Data for processing -

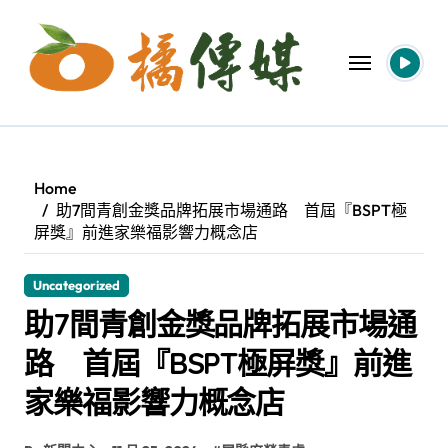
Skip
to
content
Home
助7間青創金獎品牌拓展市場通路 首屆『BSPT極
屏獎』前進家樂福影響力概念店
Uncategorized
助7間青創金獎品牌拓展市場通
路 首屆『BSPT極屏獎』前進
家樂福影響力概念店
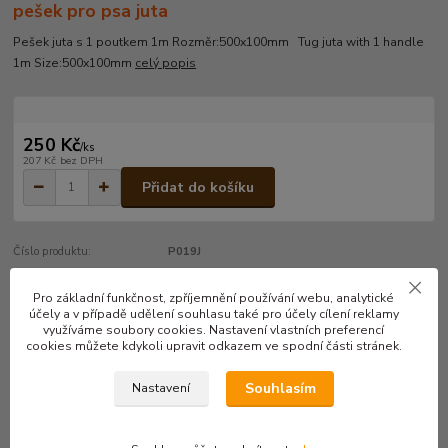
pešek pro psa juta
Pešek juta s 1 poutkem 1m Rozměr:500x100mm Tug juta with 1 handle
1m Size:500x100mm
celý popis
250 Kč
/
ks
207 Kč
bez DPH
Přidat do košíku
Číslo produktu:
P019J
Pro základní funkčnost, zpříjemnění používání webu, analytické
účely a v případě udělení souhlasu také pro účely cílení reklamy
Kompletní specifikace
využíváme soubory cookies. Nastavení vlastních preferencí
cookies můžete kdykoli upravit odkazem ve spodní části stránek.
Pešek juta s 1 poutkem 1m
Souhlasím
Nastavení
Rozměr:500x100mm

Directive - Restate the material word for word, minus pictures.

Exercise answer -
Skip
to
content
Home
助7間青創金獎品牌拓展市場通路 首屆『BSPT極
屏獎』前進家樂福影響力概念店
Uncategorized
助7間青創金獎品牌拓展市場通
路 首屆『BSPT極屏獎』前進
家樂福影響力概念店
pešek pro psa juta
Pešek juta s 1 poutkem 1m Rozměr:500x100mm Tug juta with 1 handle
1m Size:500x100mm
celý popis
250 Kč
/
ks
207 Kč
bez DPH
Přidat do košíku
Číslo produktu:
P019J
Pro základní funkčnost, zpříjemnění používání webu, analytické
účely a v případě udělení souhlasu také pro účely cílení reklamy
Kompletní specifikace
využíváme soubory cookies. Nastavení vlastních preferencí
cookies můžete kdykoli upravit odkazem ve spodní části stránek.
Pešek juta s 1 poutkem 1m
Souhlasím
Nastavení
Rozměr:500x100mm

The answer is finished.